=== EXERCISE DIRECTIONS ===
Copy out all the records exactly.

=== THE DATA ===
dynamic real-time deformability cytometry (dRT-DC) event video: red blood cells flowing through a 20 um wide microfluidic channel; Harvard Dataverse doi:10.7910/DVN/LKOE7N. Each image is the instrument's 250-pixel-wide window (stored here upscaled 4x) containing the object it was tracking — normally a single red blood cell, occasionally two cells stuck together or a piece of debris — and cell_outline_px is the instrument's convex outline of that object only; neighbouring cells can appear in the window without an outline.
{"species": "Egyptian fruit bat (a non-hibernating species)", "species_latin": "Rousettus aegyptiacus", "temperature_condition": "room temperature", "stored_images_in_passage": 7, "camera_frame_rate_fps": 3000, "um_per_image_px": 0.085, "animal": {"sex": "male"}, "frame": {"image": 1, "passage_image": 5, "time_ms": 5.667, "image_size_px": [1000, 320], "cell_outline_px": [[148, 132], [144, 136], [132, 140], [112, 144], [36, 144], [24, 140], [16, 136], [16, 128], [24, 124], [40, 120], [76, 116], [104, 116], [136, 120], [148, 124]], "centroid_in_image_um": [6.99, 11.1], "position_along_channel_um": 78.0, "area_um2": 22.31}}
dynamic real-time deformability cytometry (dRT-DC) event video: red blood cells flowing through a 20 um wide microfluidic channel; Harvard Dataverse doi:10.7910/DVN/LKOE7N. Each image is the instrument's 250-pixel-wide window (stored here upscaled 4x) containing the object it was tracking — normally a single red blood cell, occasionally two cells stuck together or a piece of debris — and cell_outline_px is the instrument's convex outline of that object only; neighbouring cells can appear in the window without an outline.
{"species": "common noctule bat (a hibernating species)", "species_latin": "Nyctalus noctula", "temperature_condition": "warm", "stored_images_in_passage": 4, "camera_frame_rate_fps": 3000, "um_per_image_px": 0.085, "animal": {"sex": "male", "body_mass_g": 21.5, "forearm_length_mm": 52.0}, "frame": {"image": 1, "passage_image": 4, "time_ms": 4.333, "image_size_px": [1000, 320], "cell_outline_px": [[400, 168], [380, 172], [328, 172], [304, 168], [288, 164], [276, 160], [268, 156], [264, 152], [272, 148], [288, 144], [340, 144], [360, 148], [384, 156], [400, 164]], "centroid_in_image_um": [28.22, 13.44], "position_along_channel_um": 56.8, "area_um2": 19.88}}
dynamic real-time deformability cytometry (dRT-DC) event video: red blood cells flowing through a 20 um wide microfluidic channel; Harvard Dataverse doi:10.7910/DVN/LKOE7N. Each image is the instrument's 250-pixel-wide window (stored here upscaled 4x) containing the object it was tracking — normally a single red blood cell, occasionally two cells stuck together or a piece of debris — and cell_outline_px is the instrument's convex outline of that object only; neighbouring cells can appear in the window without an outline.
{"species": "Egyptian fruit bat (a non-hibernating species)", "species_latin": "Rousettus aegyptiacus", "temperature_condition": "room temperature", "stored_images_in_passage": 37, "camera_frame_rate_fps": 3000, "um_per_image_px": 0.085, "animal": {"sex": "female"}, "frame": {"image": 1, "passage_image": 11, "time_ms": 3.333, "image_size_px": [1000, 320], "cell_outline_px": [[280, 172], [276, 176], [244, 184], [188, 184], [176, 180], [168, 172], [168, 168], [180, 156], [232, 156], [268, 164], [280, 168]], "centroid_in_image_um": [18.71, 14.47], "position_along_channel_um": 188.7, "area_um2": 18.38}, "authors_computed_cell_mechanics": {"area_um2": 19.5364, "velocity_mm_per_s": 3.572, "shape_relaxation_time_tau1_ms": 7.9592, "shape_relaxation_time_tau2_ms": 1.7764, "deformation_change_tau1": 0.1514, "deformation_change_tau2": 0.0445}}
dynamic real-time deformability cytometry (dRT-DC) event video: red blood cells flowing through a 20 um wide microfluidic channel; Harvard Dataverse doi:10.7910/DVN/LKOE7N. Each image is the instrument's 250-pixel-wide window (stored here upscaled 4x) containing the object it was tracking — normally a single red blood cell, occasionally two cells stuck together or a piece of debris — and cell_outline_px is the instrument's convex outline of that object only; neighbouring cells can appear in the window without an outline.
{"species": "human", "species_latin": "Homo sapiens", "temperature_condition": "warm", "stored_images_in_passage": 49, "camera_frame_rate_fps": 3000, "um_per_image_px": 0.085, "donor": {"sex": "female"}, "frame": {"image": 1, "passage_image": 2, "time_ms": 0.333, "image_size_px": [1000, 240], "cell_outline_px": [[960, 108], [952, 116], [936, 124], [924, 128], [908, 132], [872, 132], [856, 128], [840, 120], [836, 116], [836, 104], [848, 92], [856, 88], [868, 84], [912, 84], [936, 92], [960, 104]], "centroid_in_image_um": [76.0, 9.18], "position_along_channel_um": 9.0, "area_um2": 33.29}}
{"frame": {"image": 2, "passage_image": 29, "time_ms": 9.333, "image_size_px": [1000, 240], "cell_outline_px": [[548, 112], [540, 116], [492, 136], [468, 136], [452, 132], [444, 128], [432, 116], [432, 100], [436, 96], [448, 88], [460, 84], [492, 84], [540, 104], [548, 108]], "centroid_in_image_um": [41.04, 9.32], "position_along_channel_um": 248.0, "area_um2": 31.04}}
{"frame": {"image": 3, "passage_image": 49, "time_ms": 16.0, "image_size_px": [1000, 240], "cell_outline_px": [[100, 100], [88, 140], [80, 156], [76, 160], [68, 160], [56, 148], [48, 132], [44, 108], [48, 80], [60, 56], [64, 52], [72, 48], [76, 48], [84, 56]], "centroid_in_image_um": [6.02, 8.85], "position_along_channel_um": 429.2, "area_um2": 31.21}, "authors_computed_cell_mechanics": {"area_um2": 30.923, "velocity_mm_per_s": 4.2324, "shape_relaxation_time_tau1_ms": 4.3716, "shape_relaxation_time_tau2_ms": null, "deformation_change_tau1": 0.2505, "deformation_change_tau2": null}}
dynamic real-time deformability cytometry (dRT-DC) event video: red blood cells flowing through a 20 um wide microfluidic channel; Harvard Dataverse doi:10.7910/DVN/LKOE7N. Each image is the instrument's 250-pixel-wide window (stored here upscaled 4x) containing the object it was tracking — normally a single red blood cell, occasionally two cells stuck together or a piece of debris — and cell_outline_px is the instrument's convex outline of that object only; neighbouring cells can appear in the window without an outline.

=== RESULT OF THE TASK ===
dynamic real-time deformability cytometry (dRT-DC) event video: red blood cells flowing through a 20 um wide microfluidic channel; Harvard Dataverse doi:10.7910/DVN/LKOE7N. Each image is the instrument's 250-pixel-wide window (stored here upscaled 4x) containing the object it was tracking — normally a single red blood cell, occasionally two cells stuck together or a piece of debris — and cell_outline_px is the instrument's convex outline of that object only; neighbouring cells can appear in the window without an outline.
{"species": "Egyptian fruit bat (a non-hibernating species)", "species_latin": "Rousettus aegyptiacus", "temperature_condition": "room temperature", "stored_images_in_passage": 7, "camera_frame_rate_fps": 3000, "um_per_image_px": 0.085, "animal": {"sex": "male"}, "frame": {"image": 1, "passage_image": 5, "time_ms": 5.667, "image_size_px": [1000, 320], "cell_outline_px": [[148, 132], [144, 136], [132, 140], [112, 144], [36, 144], [24, 140], [16, 136], [16, 128], [24, 124], [40, 120], [76, 116], [104, 116], [136, 120], [148, 124]], "centroid_in_image_um": [6.99, 11.1], "position_along_channel_um": 78.0, "area_um2": 22.31}}
dynamic real-time deformability cytometry (dRT-DC) event video: red blood cells flowing through a 20 um wide microfluidic channel; Harvard Dataverse doi:10.7910/DVN/LKOE7N. Each image is the instrument's 250-pixel-wide window (stored here upscaled 4x) containing the object it was tracking — normally a single red blood cell, occasionally two cells stuck together or a piece of debris — and cell_outline_px is the instrument's convex outline of that object only; neighbouring cells can appear in the window without an outline.
{"species": "common noctule bat (a hibernating species)", "species_latin": "Nyctalus noctula", "temperature_condition": "warm", "stored_images_in_passage": 4, "camera_frame_rate_fps": 3000, "um_per_image_px": 0.085, "animal": {"sex": "male", "body_mass_g": 21.5, "forearm_length_mm": 52.0}, "frame": {"image": 1, "passage_image": 4, "time_ms": 4.333, "image_size_px": [1000, 320], "cell_outline_px": [[400, 168], [380, 172], [328, 172], [304, 168], [288, 164], [276, 160], [268, 156], [264, 152], [272, 148], [288, 144], [340, 144], [360, 148], [384, 156], [400, 164]], "centroid_in_image_um": [28.22, 13.44], "position_along_channel_um": 56.8, "area_um2": 19.88}}
dynamic real-time deformability cytometry (dRT-DC) event video: red blood cells flowing through a 20 um wide microfluidic channel; Harvard Dataverse doi:10.7910/DVN/LKOE7N. Each image is the instrument's 250-pixel-wide window (stored here upscaled 4x) containing the object it was tracking — normally a single red blood cell, occasionally two cells stuck together or a piece of debris — and cell_outline_px is the instrument's convex outline of that object only; neighbouring cells can appear in the window without an outline.
{"species": "Egyptian fruit bat (a non-hibernating species)", "species_latin": "Rousettus aegyptiacus", "temperature_condition": "room temperature", "stored_images_in_passage": 37, "camera_frame_rate_fps": 3000, "um_per_image_px": 0.085, "animal": {"sex": "female"}, "frame": {"image": 1, "passage_image": 11, "time_ms": 3.333, "image_size_px": [1000, 320], "cell_outline_px": [[280, 172], [276, 176], [244, 184], [188, 184], [176, 180], [168, 172], [168, 168], [180, 156], [232, 156], [268, 164], [280, 168]], "centroid_in_image_um": [18.71, 14.47], "position_along_channel_um": 188.7, "area_um2": 18.38}, "authors_computed_cell_mechanics": {"area_um2": 19.5364, "velocity_mm_per_s": 3.572, "shape_relaxation_time_tau1_ms": 7.9592, "shape_relaxation_time_tau2_ms": 1.7764, "deformation_change_tau1": 0.1514, "deformation_change_tau2": 0.0445}}
dynamic real-time deformability cytometry (dRT-DC) event video: red blood cells flowing through a 20 um wide microfluidic channel; Harvard Dataverse doi:10.7910/DVN/LKOE7N. Each image is the instrument's 250-pixel-wide window (stored here upscaled 4x) containing the object it was tracking — normally a single red blood cell, occasionally two cells stuck together or a piece of debris — and cell_outline_px is the instrument's convex outline of that object only; neighbouring cells can appear in the window without an outline.
{"species": "human", "species_latin": "Homo sapiens", "temperature_condition": "warm", "stored_images_in_passage": 49, "camera_frame_rate_fps": 3000, "um_per_image_px": 0.085, "donor": {"sex": "female"}, "frame": {"image": 1, "passage_image": 2, "time_ms": 0.333, "image_size_px": [1000, 240], "cell_outline_px": [[960, 108], [952, 116], [936, 124], [924, 128], [908, 132], [872, 132], [856, 128], [840, 120], [836, 116], [836, 104], [848, 92], [856, 88], [868, 84], [912, 84], [936, 92], [960, 104]], "centroid_in_image_um": [76.0, 9.18], "position_along_channel_um": 9.0, "area_um2": 33.29}}
{"frame": {"image": 2, "passage_image": 29, "time_ms": 9.333, "image_size_px": [1000, 240], "cell_outline_px": [[548, 112], [540, 116], [492, 136], [468, 136], [452, 132], [444, 128], [432, 116], [432, 100], [436, 96], [448, 88], [460, 84], [492, 84], [540, 104], [548, 108]], "centroid_in_image_um": [41.04, 9.32], "position_along_channel_um": 248.0, "area_um2": 31.04}}
{"frame": {"image": 3, "passage_image": 49, "time_ms": 16.0, "image_size_px": [1000, 240], "cell_outline_px": [[100, 100], [88, 140], [80, 156], [76, 160], [68, 160], [56, 148], [48, 132], [44, 108], [48, 80], [60, 56], [64, 52], [72, 48], [76, 48], [84, 56]], "centroid_in_image_um": [6.02, 8.85], "position_along_channel_um": 429.2, "area_um2": 31.21}, "authors_computed_cell_mechanics": {"area_um2": 30.923, "velocity_mm_per_s": 4.2324, "shape_relaxation_time_tau1_ms": 4.3716, "shape_relaxation_time_tau2_ms": null, "deformation_change_tau1": 0.2505, "deformation_change_tau2": null}}
dynamic real-time deformability cytometry (dRT-DC) event video: red blood cells flowing through a 20 um wide microfluidic channel; Harvard Dataverse doi:10.7910/DVN/LKOE7N. Each image is the instrument's 250-pixel-wide window (stored here upscaled 4x) containing the object it was tracking — normally a single red blood cell, occasionally two cells stuck together or a piece of debris — and cell_outline_px is the instrument's convex outline of that object only; neighbouring cells can appear in the window without an outline.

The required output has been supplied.